Jul 23, 2010 16:18
SO.
I had the Second City interview today and I think it went okay... I was nervous and didn't feel as confident as I would have liked to. I wish I had prepared better. They asked me who my favorite alums of SC were, and I was like, uh... all of them? Because shit, how do you narrow it down? I mentioned five or six of the more obvious choices, but I'm pissed at myself for not mentioning Dave Foley or Kevin McDonald. One could more easily choose a favorite star among the heavens.
They asked me what my favorite authors were, and they seemed to enjoy those answers. I just really hope I didn't ramble too much or sound like a dick.
I also probably shouldn't have even mentioned it on facebook until I knew if I got the internship or not, because everyone is so excited for me and it's going to be disappointing if I don't get it. Lessons learned.
SO.
I will be in Texas for about ten days starting August 12th. I plan to be at Barfly's that night. Everyone let me know if you want to do fun things!
I'll also probably take one last trip to NY next weekend, to see Lena and Kellie and others.
Aside from that, there's not much to tell. Gave my three weeks notice at the gym. Kind of freaking out about how soon I have to be in Chicago, and how soon I'll be leaving DC... it still hasn't sunk in. I've been thinking about grad school for so long, SO LONG, and now it's actually happening and I don't even know what to do with myself. Now I have to start packing up my clothes and figuring out what else I need to take and planning the drive up to Chicago and trying to figure out what novel I should start writing for my workshop and OH MAN. Trying not to think about being away from Bryan and my cat for five months, which kind of makes me want to cry every time I do.

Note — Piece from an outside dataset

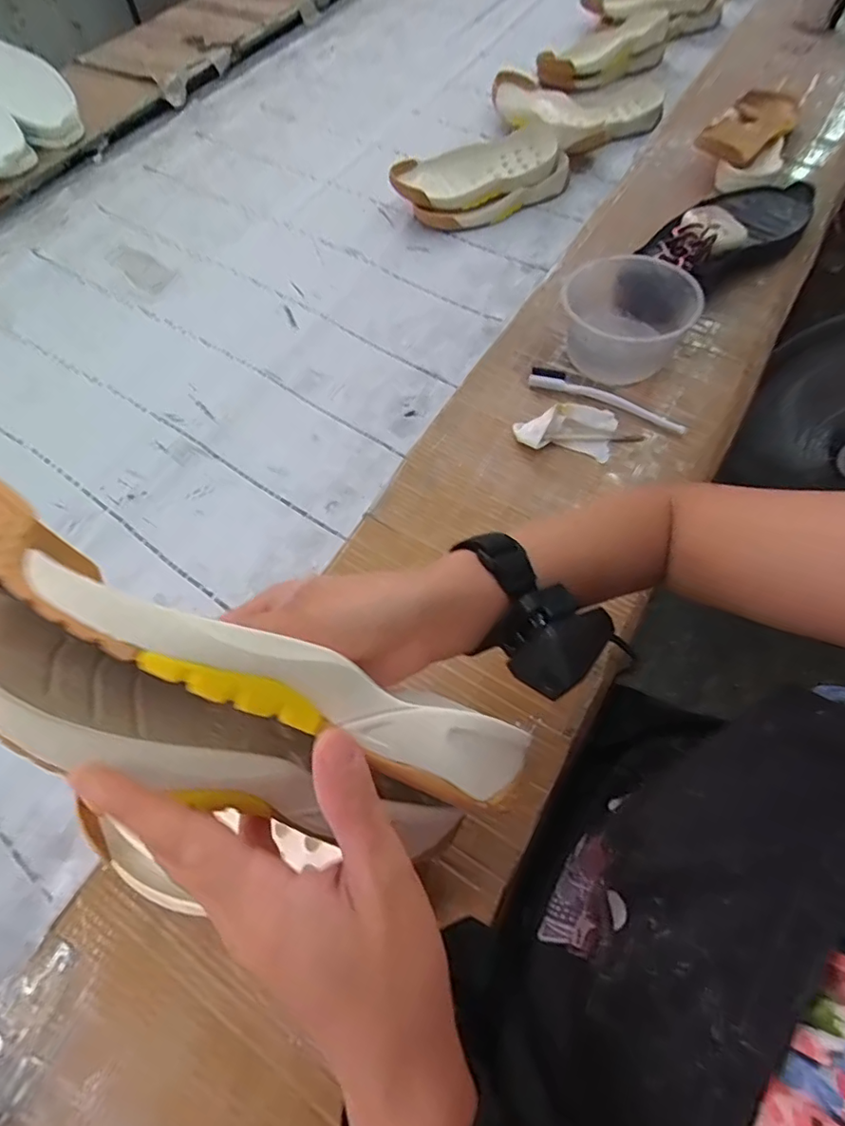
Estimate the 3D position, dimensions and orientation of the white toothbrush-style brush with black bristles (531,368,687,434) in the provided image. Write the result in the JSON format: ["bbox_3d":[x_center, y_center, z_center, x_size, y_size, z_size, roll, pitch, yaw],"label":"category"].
[{"bbox_3d":[0.200,-0.182,0.600,0.171,0.011,0.034,24,63,16],"label":"white toothbrush-style brush with black bristles"}]

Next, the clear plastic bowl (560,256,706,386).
[{"bbox_3d":[0.216,-0.258,0.604,0.135,0.080,0.135,0,62,0],"label":"clear plastic bowl"}]

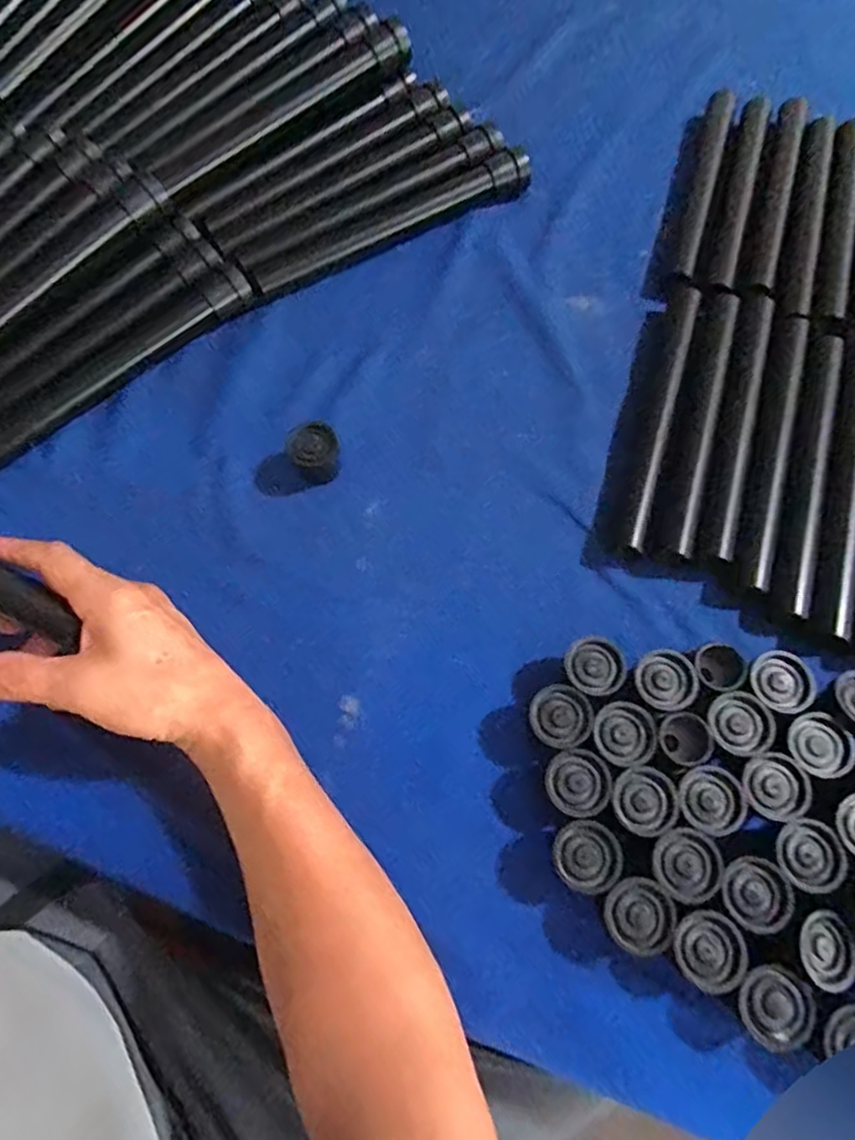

I really, really hope I get the Second City internship. Even if I don't, though, I'm excited about the two jobs I probably already have. I hope I find out about SC soon enough to back out of one of those jobs gracefully without feeling like an asshole.
AH SO MUCH IS ABOUT TO HAPPEN AND IT FREAKS ME OUT. Even though I'm doing pretty well as far as taking care of everything that needs taking care of, WTF. My life is going to be so different in just a month.
Oh yeah, so if anybody is interested in driving up to Chicago with me, let me know. Obviously you have to find your own way back, though, which is a disincentive.